# Ultrabook for LR?



## drogos (May 25, 2012)

I am looking at 13.3 Ultrabooks, hopefully one with SSD. I was wondering if anyone uses Ultrabook for lightroom. I wouldn't edit pictures obviously. It would be used primarly for playing slideshows during meeting with customers and occasional picture culling while on the train. I am primarly concerend with performance of Intel's mobile processors. Any input highly appreciated.


----------



## Replytoken (May 28, 2012)

Are you working within a defined budget?  If not, then your choices may be expanded to include some machines with faster processors.  Many of the newer "ultrabooks" are minimally running with i5 processors, so if you found a machine with at least 4GB of RAM, you might be happy with the performance if you are doing light-duty work.  Remember, there are a number of programs that work well with LR that require minimal processing requirements.  FastStone is a great program for quick reviews and culling prior to importing images into a LR catalog.  And ImageIngester can handle some file conversion and renaming outside of LR as well.

Good luck,

--Ken


----------



## drogos (May 29, 2012)

right now I am agonizing over Core i5 2467M processor which is low voltage 1.6 with turbo boost upto 2.3 - found in this laptop:
http://www.amazon.com/Samsung-Serie...Y1FU/ref=sr_1_6?ie=UTF8&qid=1338274312&sr=8-6
vs.
regular laptop processor i5 2435M which is clocked at 2.4 -3 GHZ. 
http://www.newegg.com/Product/Product.aspx?Item=N82E16834215343

I much prefer the overall slick package in Samsung plus at least on the paper matte screen on Samsung looks much better.
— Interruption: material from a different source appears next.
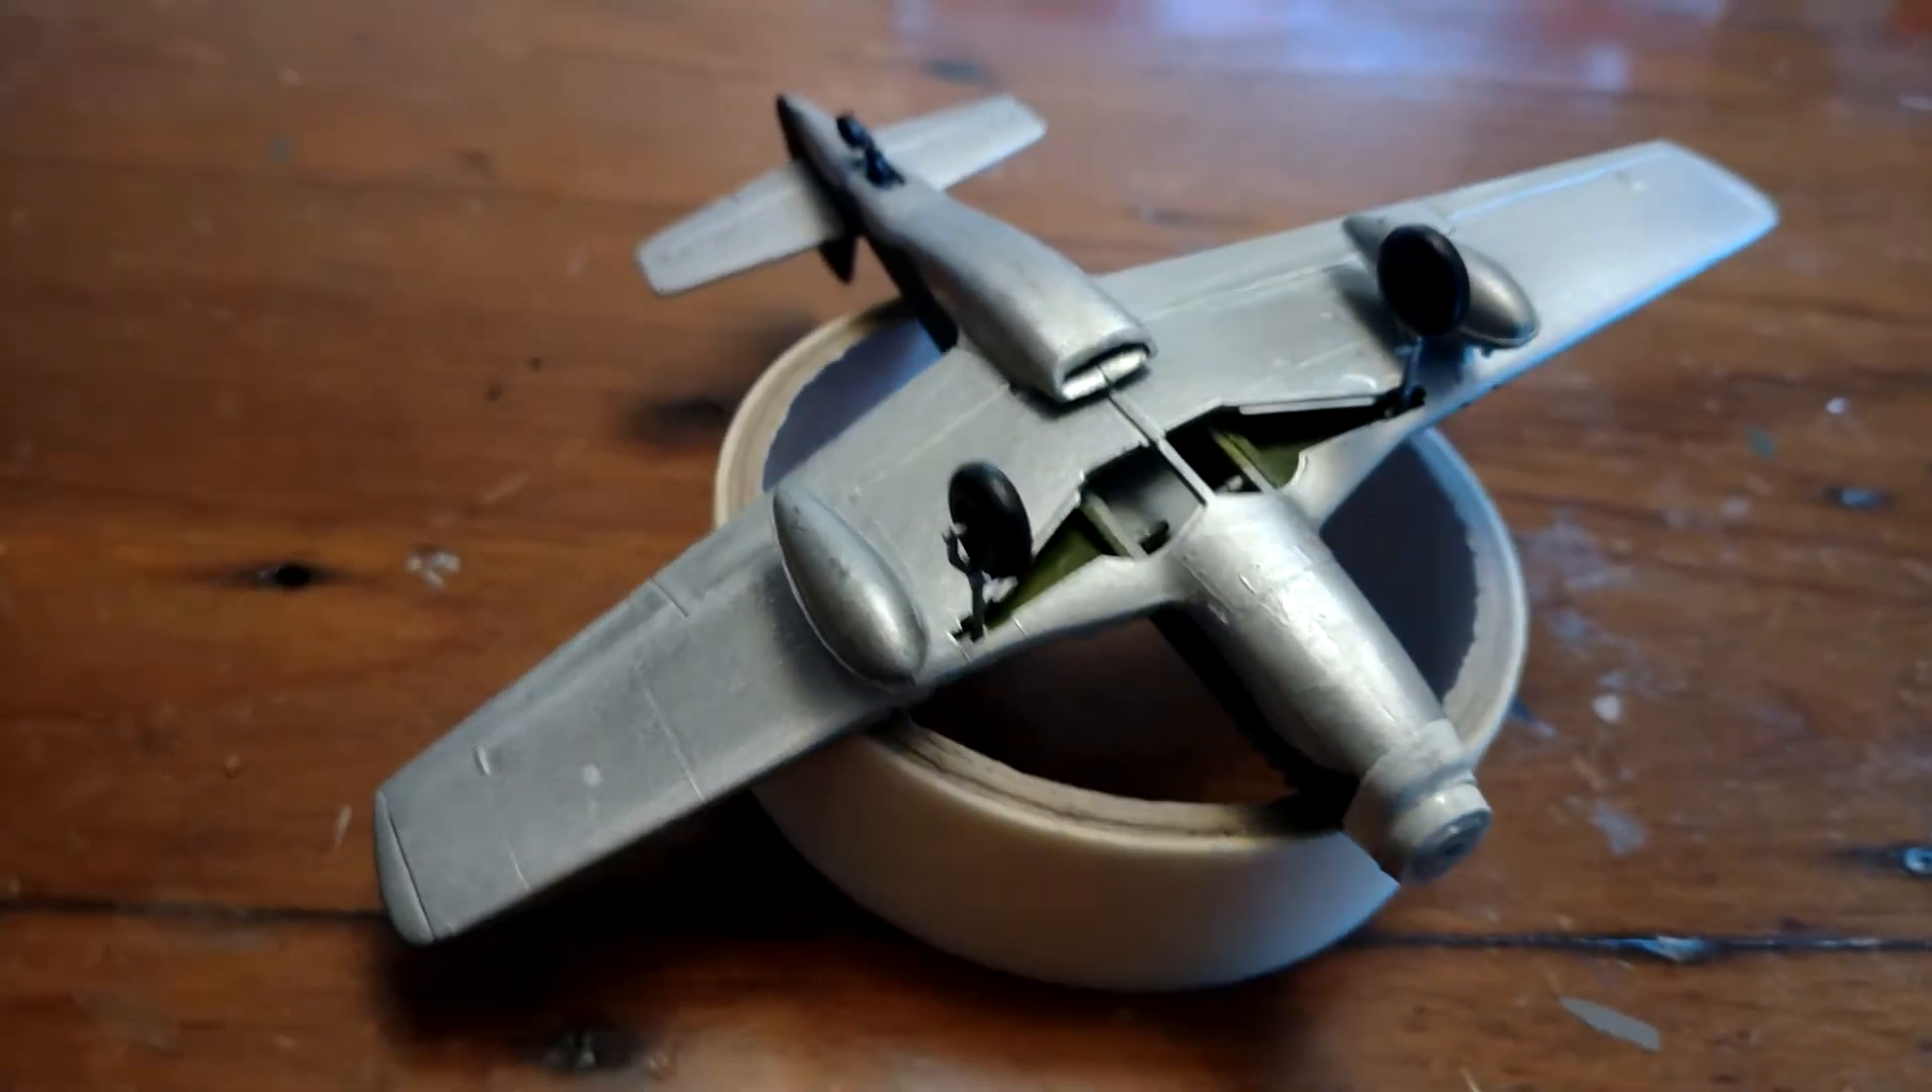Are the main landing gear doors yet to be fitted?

Than again Acer's price is much more appealing and obviously much faster processor. Now, about that. Obvious advantage IF you can load it close to 100%. Seeing how LR operates on my stationary i7 system I am not so sure if slower processor would be a bottle neck here.


----------



## Replytoken (May 29, 2012)

I am not exactly sure that I would call the Acer an ultrabook since it is weighing in at 4.78 lbs according to Newegg.  And neither of these machines appears to have a SSD.  Have  you changed your criteria?

--Ken


----------



## drogos (May 29, 2012)

well yeh my criteria is pretty loose since my budget is limited  Laptop is the least essential part of my workflow equipment but I would hate to dump money into some POS.


----------



## Replytoken (May 29, 2012)

I understand working on a limited budget, as I try to keep my computer purchases within reason too.  I am not sure if you have previously owned any laptops, but I find it best to determine what I will and will not compromise on when purchasing one.  With the exception of RAM and the hard drive (and sometimes batteries), you are "stuck" with whatever you purchase.  Do you have any criteria that you are not willing to compromise?  That might help you to avoid ending up with a POS.  Personally, I have had good luck with Lenovo ThinkPads over the years.  You might be able to find one that is light, powerful, and has good battery life.  The X series had many machines that met those criteria, and slightly older models are often found at a good discount.

Good luck,

--Ken


----------